• [Activity]
An identical copy of all the entries is the required result.

• [Information]
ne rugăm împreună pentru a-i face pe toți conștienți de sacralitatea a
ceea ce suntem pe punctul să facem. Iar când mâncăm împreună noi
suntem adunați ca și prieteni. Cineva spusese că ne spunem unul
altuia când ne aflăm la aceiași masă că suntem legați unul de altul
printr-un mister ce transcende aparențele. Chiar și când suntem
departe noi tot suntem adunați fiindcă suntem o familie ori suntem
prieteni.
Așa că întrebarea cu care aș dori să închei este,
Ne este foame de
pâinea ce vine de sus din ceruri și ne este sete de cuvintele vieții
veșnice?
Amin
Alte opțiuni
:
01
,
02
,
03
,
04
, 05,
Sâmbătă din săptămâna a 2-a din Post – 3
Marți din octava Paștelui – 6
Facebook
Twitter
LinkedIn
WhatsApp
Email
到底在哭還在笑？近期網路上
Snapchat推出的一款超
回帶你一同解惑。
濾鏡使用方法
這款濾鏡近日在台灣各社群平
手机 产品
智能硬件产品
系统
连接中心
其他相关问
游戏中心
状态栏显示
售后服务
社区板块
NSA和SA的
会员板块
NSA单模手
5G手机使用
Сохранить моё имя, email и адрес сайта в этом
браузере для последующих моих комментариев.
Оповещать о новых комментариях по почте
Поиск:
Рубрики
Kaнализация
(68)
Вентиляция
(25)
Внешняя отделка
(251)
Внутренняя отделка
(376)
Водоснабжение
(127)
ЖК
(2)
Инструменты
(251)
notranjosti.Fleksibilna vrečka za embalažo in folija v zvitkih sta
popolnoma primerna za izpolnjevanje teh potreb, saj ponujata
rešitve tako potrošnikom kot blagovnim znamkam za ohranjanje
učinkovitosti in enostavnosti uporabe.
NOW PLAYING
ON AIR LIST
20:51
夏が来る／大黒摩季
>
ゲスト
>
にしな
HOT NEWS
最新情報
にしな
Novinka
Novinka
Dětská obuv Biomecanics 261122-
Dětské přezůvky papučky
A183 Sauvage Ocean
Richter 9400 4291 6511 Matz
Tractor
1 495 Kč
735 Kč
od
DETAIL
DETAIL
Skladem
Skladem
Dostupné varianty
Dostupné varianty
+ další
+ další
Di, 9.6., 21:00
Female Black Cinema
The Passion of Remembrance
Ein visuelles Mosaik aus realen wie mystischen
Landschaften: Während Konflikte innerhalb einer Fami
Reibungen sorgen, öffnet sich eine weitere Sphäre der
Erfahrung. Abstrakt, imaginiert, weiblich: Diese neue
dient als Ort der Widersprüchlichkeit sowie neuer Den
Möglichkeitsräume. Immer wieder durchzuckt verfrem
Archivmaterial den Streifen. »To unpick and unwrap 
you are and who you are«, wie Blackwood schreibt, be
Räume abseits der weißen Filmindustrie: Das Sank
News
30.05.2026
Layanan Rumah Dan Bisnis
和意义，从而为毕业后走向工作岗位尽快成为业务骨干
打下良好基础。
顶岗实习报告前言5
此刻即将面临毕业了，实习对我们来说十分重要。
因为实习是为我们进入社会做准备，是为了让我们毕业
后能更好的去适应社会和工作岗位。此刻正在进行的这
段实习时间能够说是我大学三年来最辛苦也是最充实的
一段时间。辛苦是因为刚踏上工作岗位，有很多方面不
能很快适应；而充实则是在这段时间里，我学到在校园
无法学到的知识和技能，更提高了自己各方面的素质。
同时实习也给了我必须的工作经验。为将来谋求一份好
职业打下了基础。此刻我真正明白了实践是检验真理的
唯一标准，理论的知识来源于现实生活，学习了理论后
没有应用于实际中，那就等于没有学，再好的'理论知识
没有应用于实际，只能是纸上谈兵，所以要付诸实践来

• [Result of this exercise]
ne rugăm împreună pentru a-i face pe toți conștienți de sacralitatea a
ceea ce suntem pe punctul să facem. Iar când mâncăm împreună noi
suntem adunați ca și prieteni. Cineva spusese că ne spunem unul
altuia când ne aflăm la aceiași masă că suntem legați unul de altul
printr-un mister ce transcende aparențele. Chiar și când suntem
departe noi tot suntem adunați fiindcă suntem o familie ori suntem
prieteni.
Așa că întrebarea cu care aș dori să închei este,
Ne este foame de
pâinea ce vine de sus din ceruri și ne este sete de cuvintele vieții
veșnice?
Amin
Alte opțiuni
:
01
,
02
,
03
,
04
, 05,
Sâmbătă din săptămâna a 2-a din Post – 3
Marți din octava Paștelui – 6
Facebook
Twitter
LinkedIn
WhatsApp
Email
到底在哭還在笑？近期網路上
Snapchat推出的一款超
回帶你一同解惑。
濾鏡使用方法
這款濾鏡近日在台灣各社群平
手机 产品
智能硬件产品
系统
连接中心
其他相关问
游戏中心
状态栏显示
售后服务
社区板块
NSA和SA的
会员板块
NSA单模手
5G手机使用
Сохранить моё имя, email и адрес сайта в этом
браузере для последующих моих комментариев.
Оповещать о новых комментариях по почте
Поиск:
Рубрики
Kaнализация
(68)
Вентиляция
(25)
Внешняя отделка
(251)
Внутренняя отделка
(376)
Водоснабжение
(127)
ЖК
(2)
Инструменты
(251)
notranjosti.Fleksibilna vrečka za embalažo in folija v zvitkih sta
popolnoma primerna za izpolnjevanje teh potreb, saj ponujata
rešitve tako potrošnikom kot blagovnim znamkam za ohranjanje
učinkovitosti in enostavnosti uporabe.
NOW PLAYING
ON AIR LIST
20:51
夏が来る／大黒摩季
>
ゲスト
>
にしな
HOT NEWS
最新情報
にしな
Novinka
Novinka
Dětská obuv Biomecanics 261122-
Dětské přezůvky papučky
A183 Sauvage Ocean
Richter 9400 4291 6511 Matz
Tractor
1 495 Kč
735 Kč
od
DETAIL
DETAIL
Skladem
Skladem
Dostupné varianty
Dostupné varianty
+ další
+ další
Di, 9.6., 21:00
Female Black Cinema
The Passion of Remembrance
Ein visuelles Mosaik aus realen wie mystischen
Landschaften: Während Konflikte innerhalb einer Fami
Reibungen sorgen, öffnet sich eine weitere Sphäre der
Erfahrung. Abstrakt, imaginiert, weiblich: Diese neue
dient als Ort der Widersprüchlichkeit sowie neuer Den
Möglichkeitsräume. Immer wieder durchzuckt verfrem
Archivmaterial den Streifen. »To unpick and unwrap 
you are and who you are«, wie Blackwood schreibt, be
Räume abseits der weißen Filmindustrie: Das Sank
News
30.05.2026
Layanan Rumah Dan Bisnis
和意义，从而为毕业后走向工作岗位尽快成为业务骨干
打下良好基础。
顶岗实习报告前言5
此刻即将面临毕业了，实习对我们来说十分重要。
因为实习是为我们进入社会做准备，是为了让我们毕业
后能更好的去适应社会和工作岗位。此刻正在进行的这
段实习时间能够说是我大学三年来最辛苦也是最充实的
一段时间。辛苦是因为刚踏上工作岗位，有很多方面不
能很快适应；而充实则是在这段时间里，我学到在校园
无法学到的知识和技能，更提高了自己各方面的素质。
同时实习也给了我必须的工作经验。为将来谋求一份好
职业打下了基础。此刻我真正明白了实践是检验真理的
唯一标准，理论的知识来源于现实生活，学习了理论后
没有应用于实际中，那就等于没有学，再好的'理论知识
没有应用于实际，只能是纸上谈兵，所以要付诸实践来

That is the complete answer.